Directions for this task:
Locate every line in the entries that contains the string "House" and copy each such line. Case counts.

Exercise material:

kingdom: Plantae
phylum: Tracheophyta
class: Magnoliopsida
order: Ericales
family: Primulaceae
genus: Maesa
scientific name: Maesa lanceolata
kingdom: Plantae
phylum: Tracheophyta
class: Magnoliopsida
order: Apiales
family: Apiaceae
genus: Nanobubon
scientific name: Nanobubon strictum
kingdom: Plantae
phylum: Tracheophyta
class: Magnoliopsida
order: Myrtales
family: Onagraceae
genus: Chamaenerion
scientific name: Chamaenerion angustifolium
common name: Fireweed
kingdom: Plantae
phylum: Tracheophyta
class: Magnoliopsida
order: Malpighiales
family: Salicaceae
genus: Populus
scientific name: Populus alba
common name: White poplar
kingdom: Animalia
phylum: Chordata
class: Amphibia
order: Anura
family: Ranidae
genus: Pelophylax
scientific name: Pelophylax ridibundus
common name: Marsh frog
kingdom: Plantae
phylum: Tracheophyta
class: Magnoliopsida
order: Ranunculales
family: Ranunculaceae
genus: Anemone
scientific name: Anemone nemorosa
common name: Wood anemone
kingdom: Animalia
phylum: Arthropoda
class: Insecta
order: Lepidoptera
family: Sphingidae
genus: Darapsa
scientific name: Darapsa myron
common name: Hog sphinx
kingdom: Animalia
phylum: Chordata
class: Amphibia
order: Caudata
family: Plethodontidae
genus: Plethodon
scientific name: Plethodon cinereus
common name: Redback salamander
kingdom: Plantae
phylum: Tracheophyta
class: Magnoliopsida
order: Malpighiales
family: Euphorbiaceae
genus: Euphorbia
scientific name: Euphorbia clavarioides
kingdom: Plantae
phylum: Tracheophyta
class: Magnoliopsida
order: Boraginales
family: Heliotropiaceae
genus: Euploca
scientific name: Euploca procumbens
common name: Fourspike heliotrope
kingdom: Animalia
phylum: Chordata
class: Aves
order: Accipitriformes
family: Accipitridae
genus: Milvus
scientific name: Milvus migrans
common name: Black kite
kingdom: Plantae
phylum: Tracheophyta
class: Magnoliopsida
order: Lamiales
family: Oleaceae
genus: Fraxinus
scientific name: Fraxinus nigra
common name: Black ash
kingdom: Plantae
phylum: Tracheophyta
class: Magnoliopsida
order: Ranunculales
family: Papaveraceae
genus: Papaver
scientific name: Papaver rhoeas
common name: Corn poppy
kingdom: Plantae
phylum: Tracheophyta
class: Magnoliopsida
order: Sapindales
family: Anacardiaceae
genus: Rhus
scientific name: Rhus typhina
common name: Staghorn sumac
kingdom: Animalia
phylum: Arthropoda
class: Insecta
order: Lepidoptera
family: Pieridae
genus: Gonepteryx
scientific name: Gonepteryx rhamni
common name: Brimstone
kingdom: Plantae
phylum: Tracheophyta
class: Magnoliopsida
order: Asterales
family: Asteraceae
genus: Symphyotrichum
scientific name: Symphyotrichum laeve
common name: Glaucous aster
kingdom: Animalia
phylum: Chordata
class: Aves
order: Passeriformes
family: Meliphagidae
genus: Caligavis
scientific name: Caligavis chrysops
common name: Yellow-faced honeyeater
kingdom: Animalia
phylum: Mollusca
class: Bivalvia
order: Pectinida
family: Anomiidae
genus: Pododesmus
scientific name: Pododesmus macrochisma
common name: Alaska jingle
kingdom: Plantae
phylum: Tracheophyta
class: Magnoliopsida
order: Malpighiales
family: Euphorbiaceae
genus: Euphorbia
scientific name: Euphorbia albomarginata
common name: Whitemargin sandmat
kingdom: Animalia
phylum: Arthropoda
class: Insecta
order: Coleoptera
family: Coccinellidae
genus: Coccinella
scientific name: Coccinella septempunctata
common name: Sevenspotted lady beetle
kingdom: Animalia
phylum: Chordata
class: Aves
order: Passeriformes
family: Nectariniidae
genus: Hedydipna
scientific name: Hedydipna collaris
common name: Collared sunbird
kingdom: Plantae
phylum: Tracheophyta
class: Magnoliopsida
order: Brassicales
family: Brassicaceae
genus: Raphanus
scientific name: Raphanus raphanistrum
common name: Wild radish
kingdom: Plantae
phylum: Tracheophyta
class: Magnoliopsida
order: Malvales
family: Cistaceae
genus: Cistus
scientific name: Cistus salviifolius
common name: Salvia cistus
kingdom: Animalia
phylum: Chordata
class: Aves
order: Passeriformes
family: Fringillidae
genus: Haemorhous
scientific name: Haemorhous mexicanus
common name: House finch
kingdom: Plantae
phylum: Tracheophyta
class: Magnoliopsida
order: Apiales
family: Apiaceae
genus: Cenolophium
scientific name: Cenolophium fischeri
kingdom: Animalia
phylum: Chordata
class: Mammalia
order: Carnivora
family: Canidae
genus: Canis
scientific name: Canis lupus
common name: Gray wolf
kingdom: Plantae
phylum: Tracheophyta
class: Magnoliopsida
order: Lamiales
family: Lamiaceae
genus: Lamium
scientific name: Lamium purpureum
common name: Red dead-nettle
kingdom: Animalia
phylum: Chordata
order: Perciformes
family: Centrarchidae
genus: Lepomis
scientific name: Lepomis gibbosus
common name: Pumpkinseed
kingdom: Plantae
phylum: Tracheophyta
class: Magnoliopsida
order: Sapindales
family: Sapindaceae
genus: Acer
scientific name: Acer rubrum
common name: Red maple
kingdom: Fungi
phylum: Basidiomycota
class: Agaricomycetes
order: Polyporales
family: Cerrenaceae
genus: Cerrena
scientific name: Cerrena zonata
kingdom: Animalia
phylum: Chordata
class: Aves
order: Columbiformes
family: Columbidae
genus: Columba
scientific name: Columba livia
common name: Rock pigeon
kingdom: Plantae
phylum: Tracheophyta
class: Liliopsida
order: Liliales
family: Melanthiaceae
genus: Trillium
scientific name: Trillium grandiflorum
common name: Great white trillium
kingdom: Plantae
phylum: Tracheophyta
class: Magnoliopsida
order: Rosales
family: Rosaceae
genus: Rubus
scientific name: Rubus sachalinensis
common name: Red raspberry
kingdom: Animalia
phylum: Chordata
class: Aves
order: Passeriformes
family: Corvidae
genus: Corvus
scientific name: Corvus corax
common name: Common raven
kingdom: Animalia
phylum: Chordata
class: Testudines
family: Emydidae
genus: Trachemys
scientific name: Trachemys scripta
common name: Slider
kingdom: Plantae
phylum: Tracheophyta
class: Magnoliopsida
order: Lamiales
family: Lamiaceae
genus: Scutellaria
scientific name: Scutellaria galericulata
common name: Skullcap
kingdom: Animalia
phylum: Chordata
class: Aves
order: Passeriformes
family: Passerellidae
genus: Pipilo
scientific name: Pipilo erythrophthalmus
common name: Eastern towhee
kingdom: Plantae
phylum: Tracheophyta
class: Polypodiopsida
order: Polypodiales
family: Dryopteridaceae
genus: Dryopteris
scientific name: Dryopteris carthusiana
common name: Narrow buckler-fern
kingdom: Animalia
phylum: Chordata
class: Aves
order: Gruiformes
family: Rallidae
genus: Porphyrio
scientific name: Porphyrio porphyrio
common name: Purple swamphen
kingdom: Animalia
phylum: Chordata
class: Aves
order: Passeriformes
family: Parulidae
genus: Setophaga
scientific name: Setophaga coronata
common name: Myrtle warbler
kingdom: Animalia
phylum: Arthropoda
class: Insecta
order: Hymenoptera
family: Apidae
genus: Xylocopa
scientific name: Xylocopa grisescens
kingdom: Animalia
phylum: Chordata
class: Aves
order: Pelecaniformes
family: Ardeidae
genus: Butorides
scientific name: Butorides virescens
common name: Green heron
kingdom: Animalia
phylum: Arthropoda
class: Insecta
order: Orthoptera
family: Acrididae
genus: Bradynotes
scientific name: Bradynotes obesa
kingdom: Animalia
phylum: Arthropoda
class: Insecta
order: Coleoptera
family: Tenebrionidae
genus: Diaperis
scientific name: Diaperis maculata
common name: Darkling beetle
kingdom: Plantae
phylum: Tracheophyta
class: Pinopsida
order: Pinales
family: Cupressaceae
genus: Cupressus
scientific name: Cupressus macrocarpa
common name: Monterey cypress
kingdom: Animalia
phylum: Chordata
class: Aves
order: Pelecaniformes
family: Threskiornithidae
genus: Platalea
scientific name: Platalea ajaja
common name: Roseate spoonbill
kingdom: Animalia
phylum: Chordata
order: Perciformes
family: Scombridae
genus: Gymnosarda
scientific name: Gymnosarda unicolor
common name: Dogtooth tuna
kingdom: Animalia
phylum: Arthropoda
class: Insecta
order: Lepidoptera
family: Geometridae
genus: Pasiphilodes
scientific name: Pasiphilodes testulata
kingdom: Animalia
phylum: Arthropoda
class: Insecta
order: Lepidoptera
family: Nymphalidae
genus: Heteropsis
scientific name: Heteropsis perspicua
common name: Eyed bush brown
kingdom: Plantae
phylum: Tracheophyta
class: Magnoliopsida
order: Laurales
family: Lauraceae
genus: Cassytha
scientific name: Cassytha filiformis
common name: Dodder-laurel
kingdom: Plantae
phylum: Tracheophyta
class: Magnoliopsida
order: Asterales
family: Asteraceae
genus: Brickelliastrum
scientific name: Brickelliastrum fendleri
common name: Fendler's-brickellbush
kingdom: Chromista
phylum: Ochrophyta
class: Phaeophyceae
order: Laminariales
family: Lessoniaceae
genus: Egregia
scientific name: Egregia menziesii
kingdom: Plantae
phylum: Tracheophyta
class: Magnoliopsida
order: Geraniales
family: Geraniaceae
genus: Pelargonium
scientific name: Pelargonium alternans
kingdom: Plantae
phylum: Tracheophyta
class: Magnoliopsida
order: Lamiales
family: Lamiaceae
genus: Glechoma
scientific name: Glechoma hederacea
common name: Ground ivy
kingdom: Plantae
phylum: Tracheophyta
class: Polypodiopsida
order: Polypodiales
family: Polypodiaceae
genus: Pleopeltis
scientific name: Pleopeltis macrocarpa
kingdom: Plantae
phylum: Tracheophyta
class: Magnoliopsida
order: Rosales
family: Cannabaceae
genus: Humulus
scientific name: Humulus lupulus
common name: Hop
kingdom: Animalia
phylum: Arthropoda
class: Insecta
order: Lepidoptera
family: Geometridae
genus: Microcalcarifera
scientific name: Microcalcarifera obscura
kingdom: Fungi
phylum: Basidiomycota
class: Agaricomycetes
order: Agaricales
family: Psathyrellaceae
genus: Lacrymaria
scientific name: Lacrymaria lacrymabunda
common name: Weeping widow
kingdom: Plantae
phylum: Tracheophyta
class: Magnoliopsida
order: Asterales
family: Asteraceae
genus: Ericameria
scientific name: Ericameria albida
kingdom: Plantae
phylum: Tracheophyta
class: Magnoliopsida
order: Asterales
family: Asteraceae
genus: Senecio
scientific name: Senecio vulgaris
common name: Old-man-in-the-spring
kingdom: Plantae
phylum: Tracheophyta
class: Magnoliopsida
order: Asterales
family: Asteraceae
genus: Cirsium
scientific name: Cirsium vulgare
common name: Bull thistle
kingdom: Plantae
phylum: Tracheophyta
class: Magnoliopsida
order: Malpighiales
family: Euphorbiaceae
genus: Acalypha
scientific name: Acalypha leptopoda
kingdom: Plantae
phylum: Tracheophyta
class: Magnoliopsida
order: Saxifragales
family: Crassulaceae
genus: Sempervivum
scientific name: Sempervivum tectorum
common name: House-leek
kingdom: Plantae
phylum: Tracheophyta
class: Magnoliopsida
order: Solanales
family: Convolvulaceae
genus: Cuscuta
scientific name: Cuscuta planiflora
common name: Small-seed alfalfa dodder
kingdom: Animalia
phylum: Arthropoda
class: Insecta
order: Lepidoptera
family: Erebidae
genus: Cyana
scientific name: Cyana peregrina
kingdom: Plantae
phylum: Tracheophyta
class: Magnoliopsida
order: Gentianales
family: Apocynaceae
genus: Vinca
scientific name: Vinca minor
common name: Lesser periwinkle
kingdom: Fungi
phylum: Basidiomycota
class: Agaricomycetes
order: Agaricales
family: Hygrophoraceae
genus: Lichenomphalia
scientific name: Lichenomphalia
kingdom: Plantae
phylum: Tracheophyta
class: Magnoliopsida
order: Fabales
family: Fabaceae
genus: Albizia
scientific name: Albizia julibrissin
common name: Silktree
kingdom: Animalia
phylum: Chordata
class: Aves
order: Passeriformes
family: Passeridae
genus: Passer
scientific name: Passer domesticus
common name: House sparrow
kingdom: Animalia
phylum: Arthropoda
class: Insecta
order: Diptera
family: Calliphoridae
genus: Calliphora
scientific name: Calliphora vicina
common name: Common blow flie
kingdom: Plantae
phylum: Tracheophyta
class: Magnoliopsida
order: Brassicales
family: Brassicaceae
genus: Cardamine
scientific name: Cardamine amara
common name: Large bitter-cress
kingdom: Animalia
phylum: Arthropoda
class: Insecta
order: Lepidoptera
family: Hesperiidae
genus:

Worked answer:
common name: House finch
common name: House-leek
common name: House sparrow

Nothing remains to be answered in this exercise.